▶ [Document section]

******

This is an automated email from the ASF dual-hosted git repository.

weilee pushed a commit to branch main
in repository https://gitbox.apache.org/repos/asf/airflow.git


The following commit(s) were added to refs/heads/main by this push:
     new 8c9e0b2a8ec Add `endpoint_prefix` to `LivyHook` (#45811)
8c9e0b2a8ec is described below

commit 8c9e0b2a8ec0e6f2842883898370741e71c0e802
Author: gpathak128 <[email protected]>
AuthorDate: Fri Jan 31 20:23:47 2025 -0500

    Add `endpoint_prefix` to `LivyHook` (#45811)
    
    * revert manual changes to the Changelog file
    
    * adding tests for livy db hook
    
    * adding tests for async livy hook
    
    * reformat comment, and fix endpoint_prefix type for livy trigger
    
    * formatting changes
    
    * remove extra default args from expectation
    
    * adding mock patch for mock request
    
    ---------
    
    Co-authored-by: Giridhar Pathak <[email protected]>
---
 .../airflow/providers/apache/livy/hooks/livy.py    | 36 ++++++--
 .../providers/apache/livy/operators/livy.py        |  3 +
 .../airflow/providers/apache/livy/sensors/livy.py  |  3 +
 .../airflow/providers/apache/livy/triggers/livy.py |  3 +
 .../provider_tests/apache/livy/hooks/test_livy.py  | 99 ++++++++++++++++++++++
 5 files changed, 137 insertions(+), 7 deletions(-)

diff --git 
a/providers/apache/livy/src/airflow/providers/apache/livy/hooks/livy.py 
b/providers/apache/livy/src/airflow/providers/apache/livy/hooks/livy.py
index 934985befbc..f185ccdfbe3 100644
--- a/providers/apache/livy/src/airflow/providers/apache/livy/hooks/livy.py
+++ b/providers/apache/livy/src/airflow/providers/apache/livy/hooks/livy.py
@@ -52,6 +52,11 @@ class BatchState(Enum):
     SUCCESS = "success"

******

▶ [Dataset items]
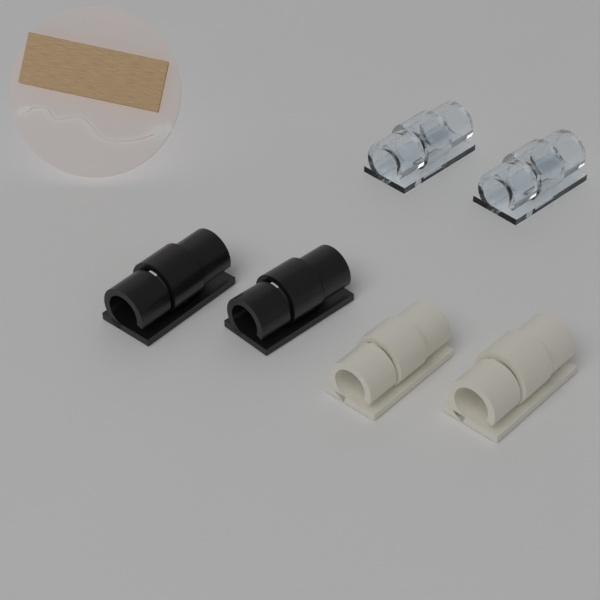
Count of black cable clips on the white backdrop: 2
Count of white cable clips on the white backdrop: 2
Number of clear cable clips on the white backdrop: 2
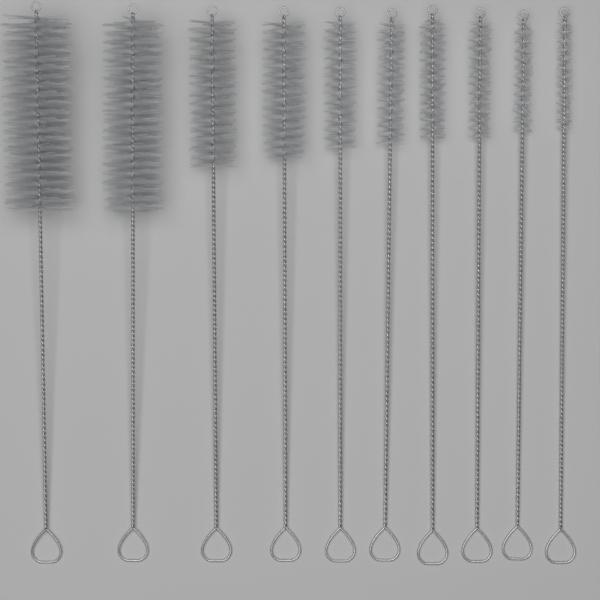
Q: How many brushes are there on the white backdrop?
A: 10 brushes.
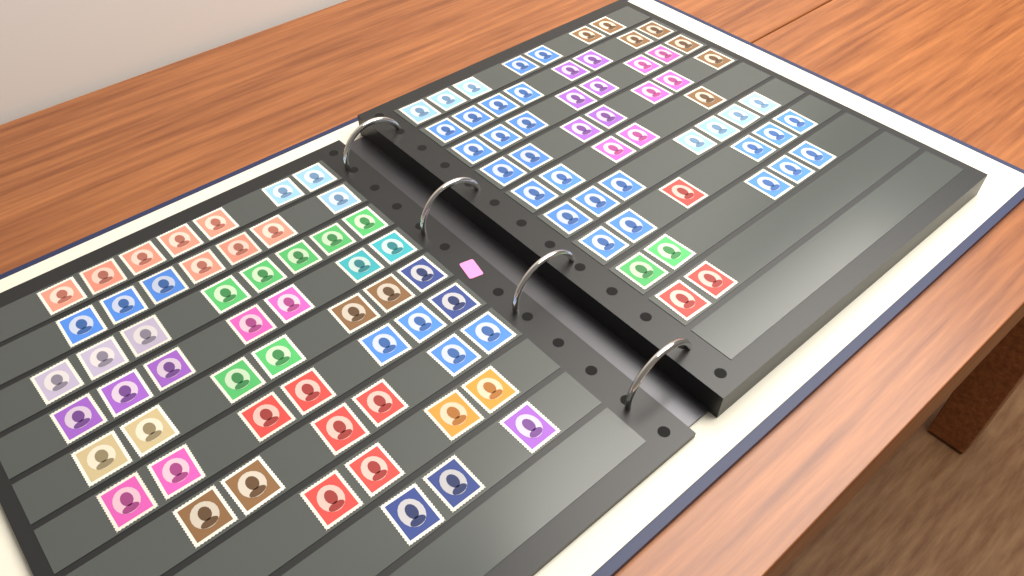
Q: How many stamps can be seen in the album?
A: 111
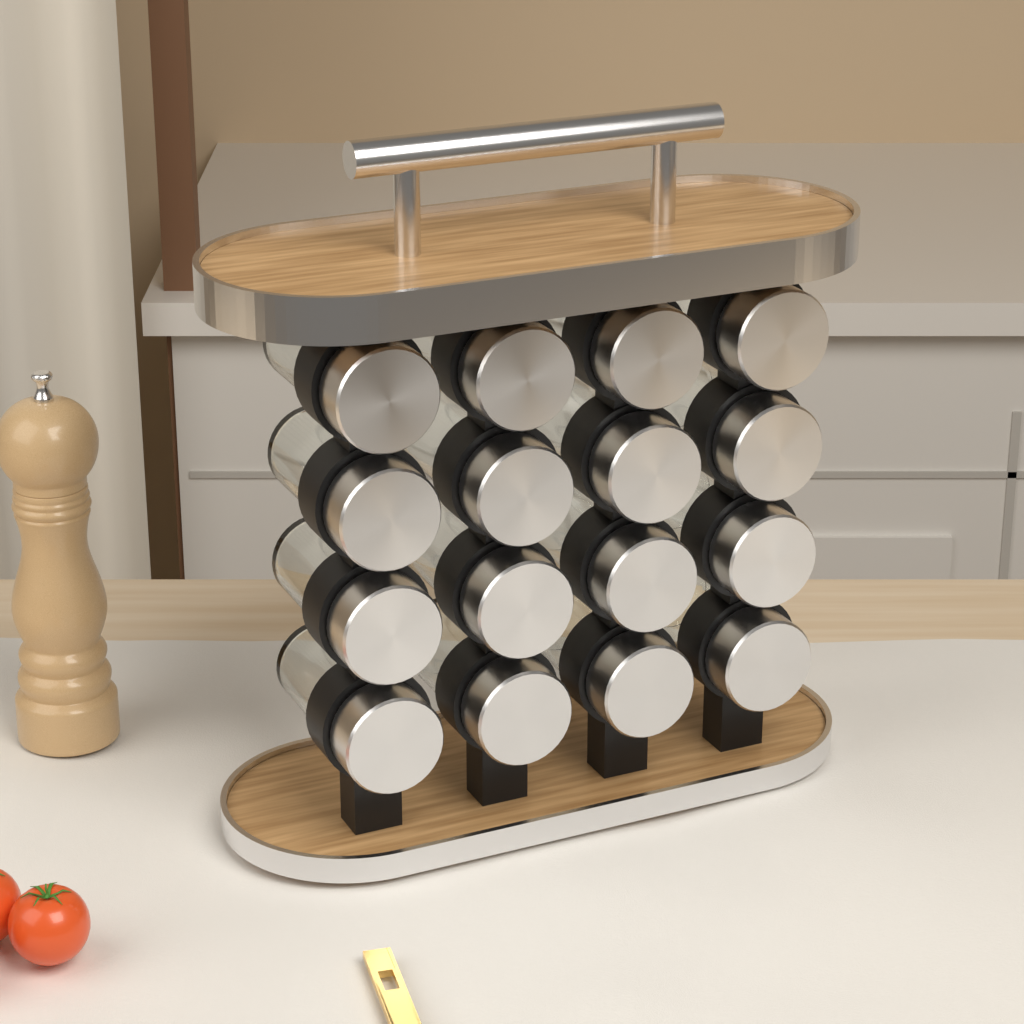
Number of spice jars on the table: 16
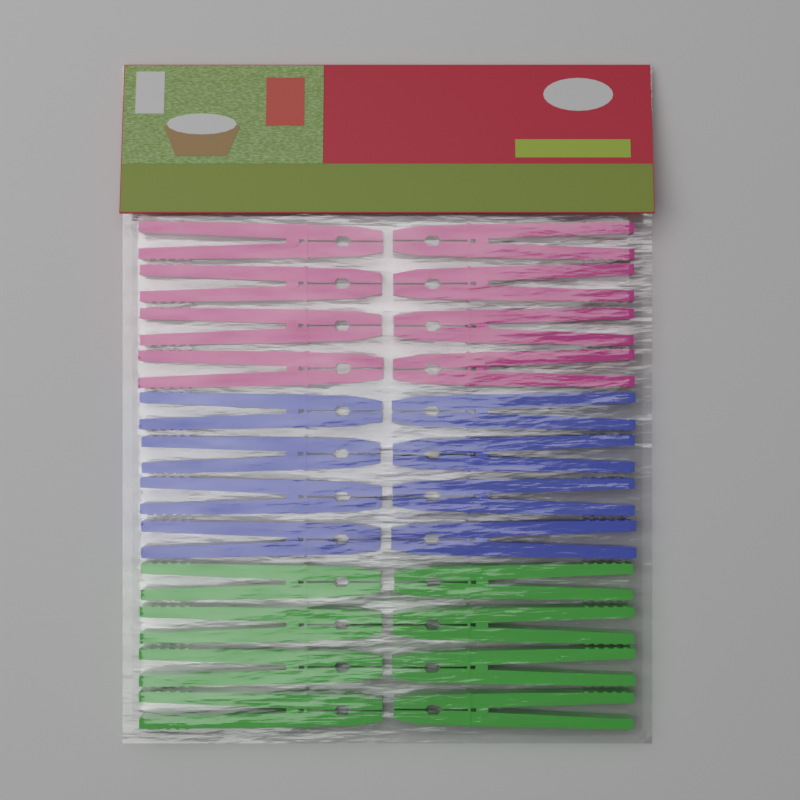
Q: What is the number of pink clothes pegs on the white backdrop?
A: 8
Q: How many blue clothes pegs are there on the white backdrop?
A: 8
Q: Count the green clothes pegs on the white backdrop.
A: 8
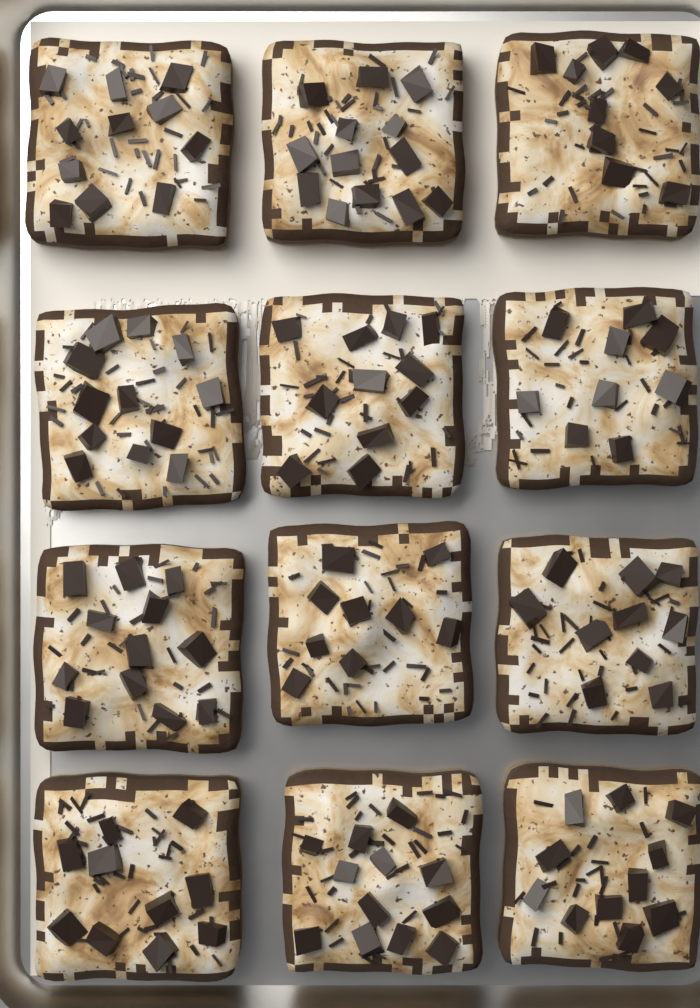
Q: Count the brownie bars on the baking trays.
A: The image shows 12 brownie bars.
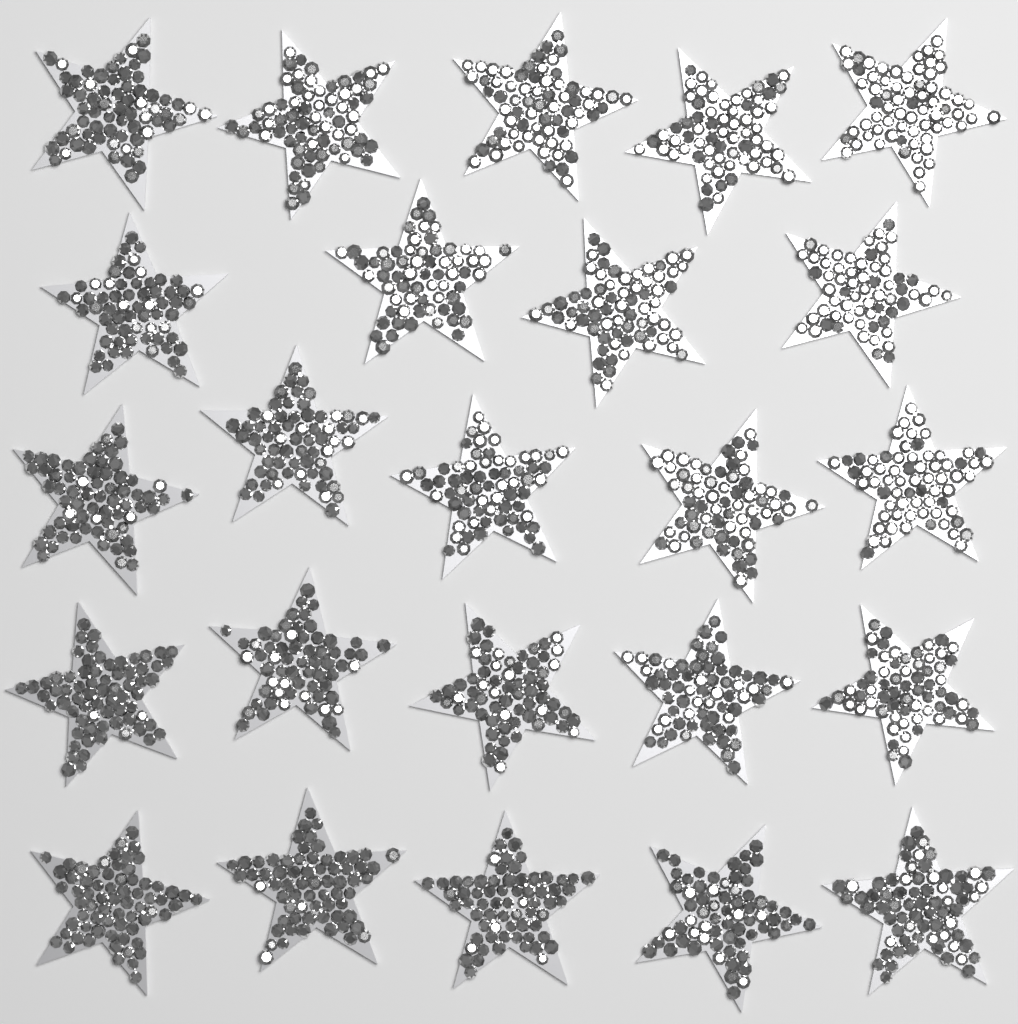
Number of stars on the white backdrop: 24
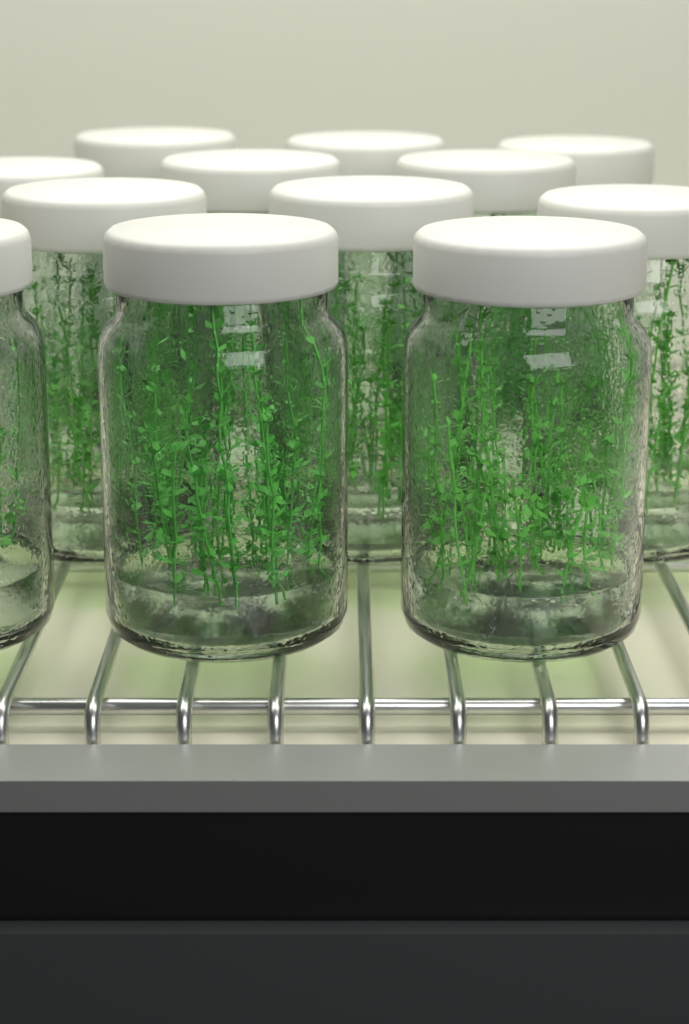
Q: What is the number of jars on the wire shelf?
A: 12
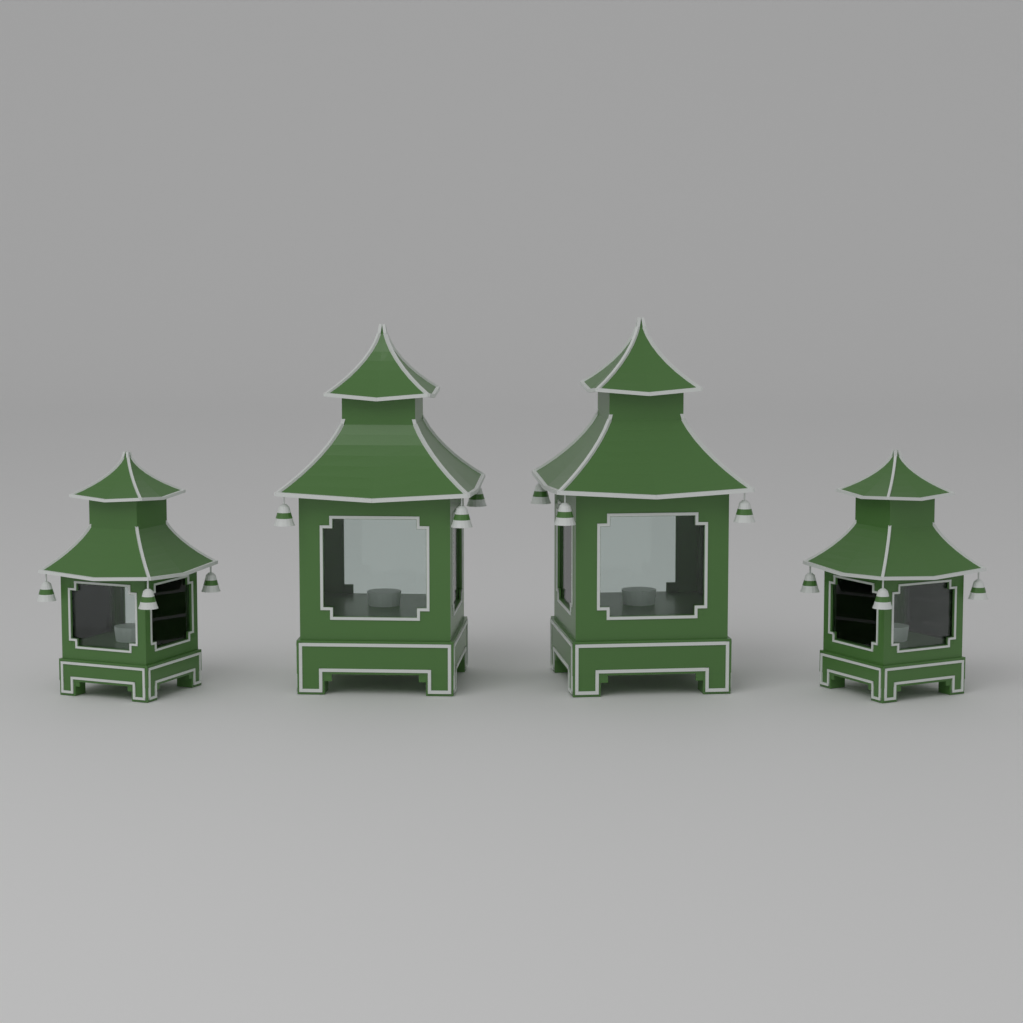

******

▶ [Required work]
a – Copy everything in the commit email from "Co-authored-by: Giridhar Pathak" down to "insertions(+), 7 deletions(-)", switching "insertions" to "additions".
b – List each bulleted change that the commit message in the commit email describes.

▶ [Results]
a –
Co-authored-by: Giridhar Pathak <[email protected]>
---
 .../airflow/providers/apache/livy/hooks/livy.py    | 36 ++++++--
 .../providers/apache/livy/operators/livy.py        |  3 +
 .../airflow/providers/apache/livy/sensors/livy.py  |  3 +
 .../airflow/providers/apache/livy/triggers/livy.py |  3 +
 .../provider_tests/apache/livy/hooks/test_livy.py  | 99 ++++++++++++++++++++++
 5 files changed, 137 additions(+), 7 deletions(-)

b –
- revert manual changes to the Changelog file
- adding tests for livy db hook
- adding tests for async livy hook
- reformat comment, and fix endpoint_prefix type for livy trigger
- formatting changes
- remove extra default args from expectation
- adding mock patch for mock request